__Metin Bloğu__
10 kadının kaleminden 11 hikaye

  • 09:04 13 Nisan 2025
  • Kültür Sanat
Gülistan Gülmüş
 
AMED - Cezaevinde 10 tutsağın kaleminden çıkan hikayelerin buluştuğu “Çîrokên Jinên di Zindanan de”  adlı kitabın editörlerinden gazeteci ve yazar Roza Metîna, eserlerin cezaevlerinde zor koşullar altında ortaya çıktığını söyledi. Roza Metîna, “Kürt halkına bu eserlere sahip çıkmaları için çağrıda bulunuyorum” dedi. 
 
Cezaevlerinde tutsak bulunan 10 kadının yazdığı hikayeler kitaplaştırıldı. Kitap, Kürt PEN Kadınlar Komitesi, MED-DER, Kürt Edebiyatçılar Derneği, Amed Kürt Enstitüsü ve Amed Tutuklu ve Hükümlü Aileleri Hukuk ve Dayanışma Dernekleri Federasyonu’nun ortaklığıyla hazırlandı. Aram Yayınları’ndan çıkan Zindandaki Kadınların Öyküleri kitabının hazırlığını gazeteci ve yazar Roza Metîna yaptı. Kitabın editörlüğü ise Enîse Şîrîn ve Roza Metîna tarafından gerçekleştirildi. Kürtçe olarak hazırlanan eser, 112 sayfadan oluşuyor. Aynı zamanda kadınların kendi el yazılarına da kitapta yer verildi.
 
Kitapta yer alan kadınlar ve öyküleri  
 
Kitapta şu kadınlar ve öyküleri yer almakta:
Besê Ozer (Şiyar)

__Veri Bölümü__
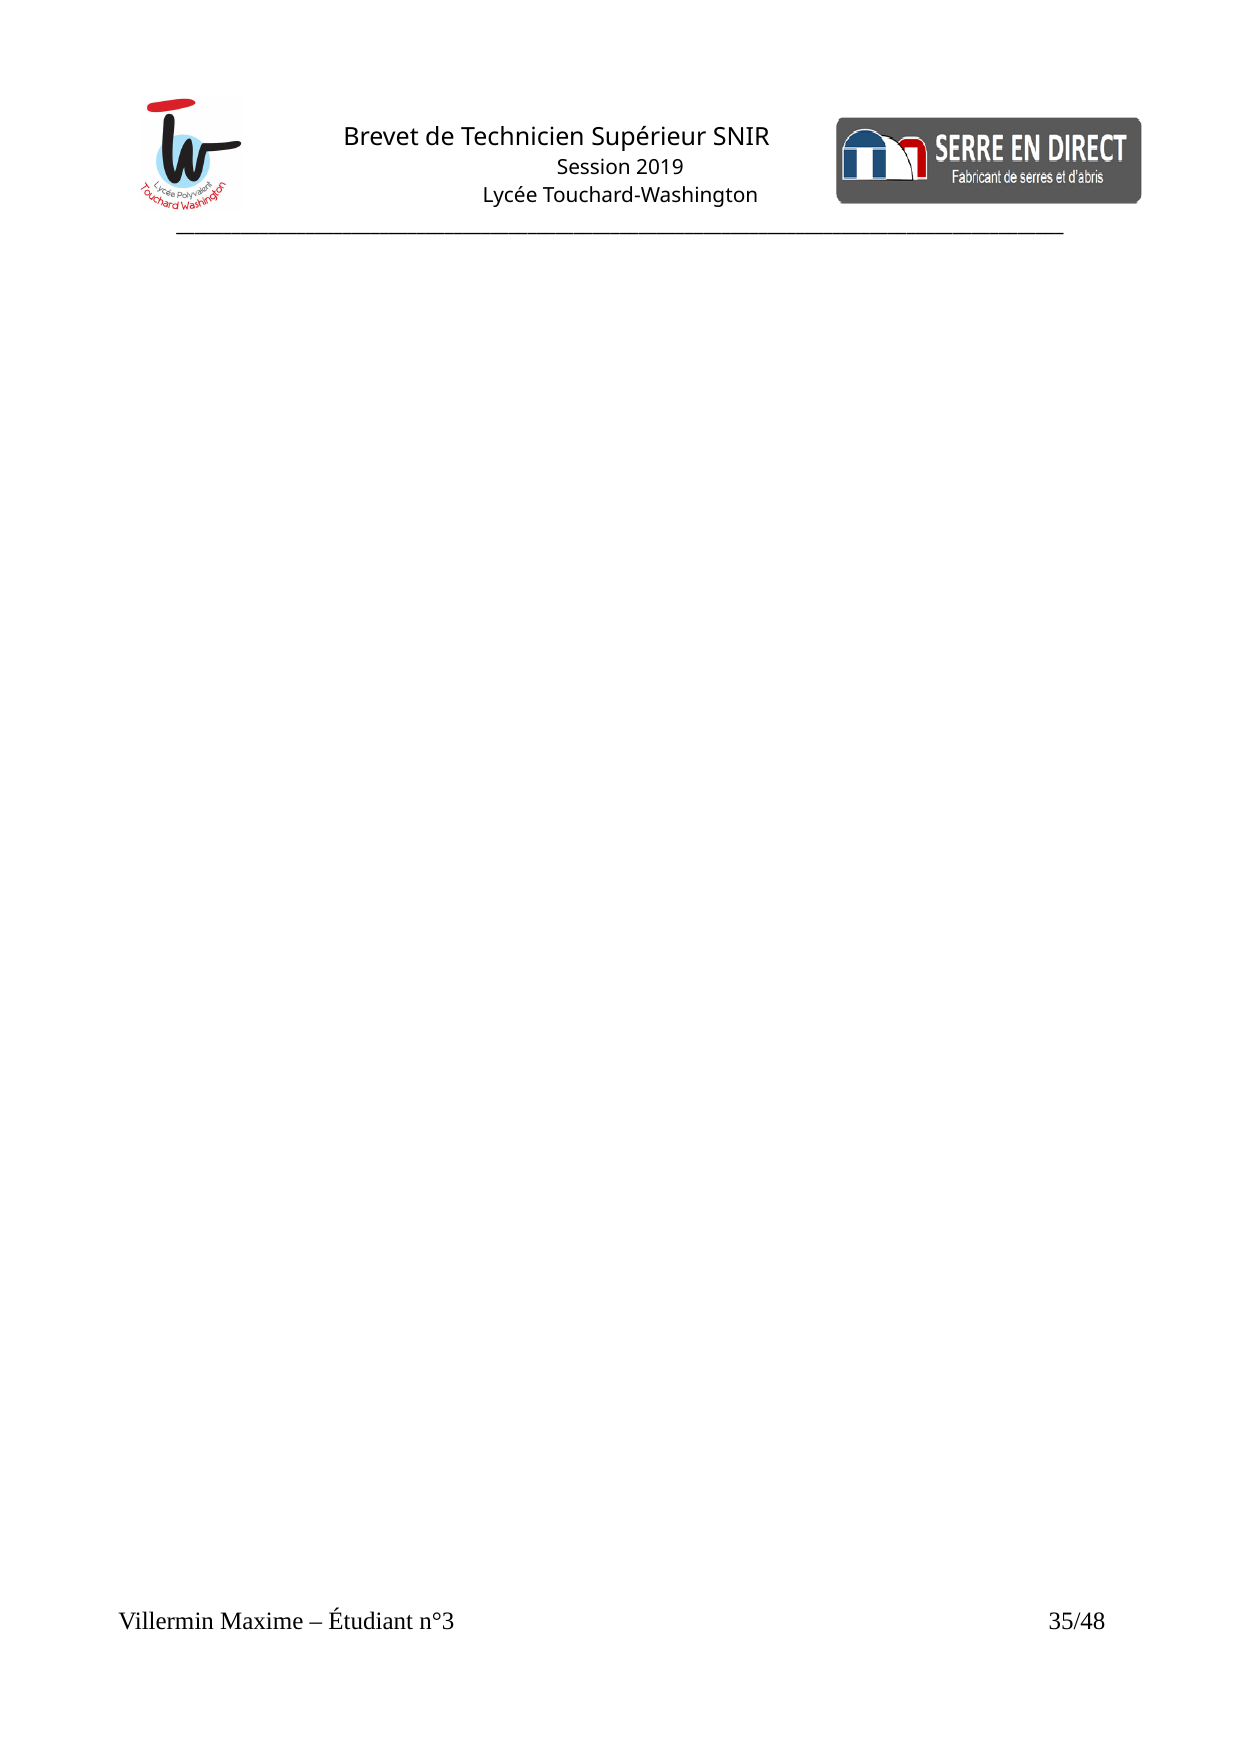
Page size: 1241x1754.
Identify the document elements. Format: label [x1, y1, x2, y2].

picture [138, 95, 243, 212]
picture [831, 115, 1145, 208]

__Alıştırma__
Tutsak kadınların hikayelerini anlatan habere göre kitap kaç sayfadan oluşuyor?

__Görevin Cevabı__
Kitap 112 sayfadan oluşuyor.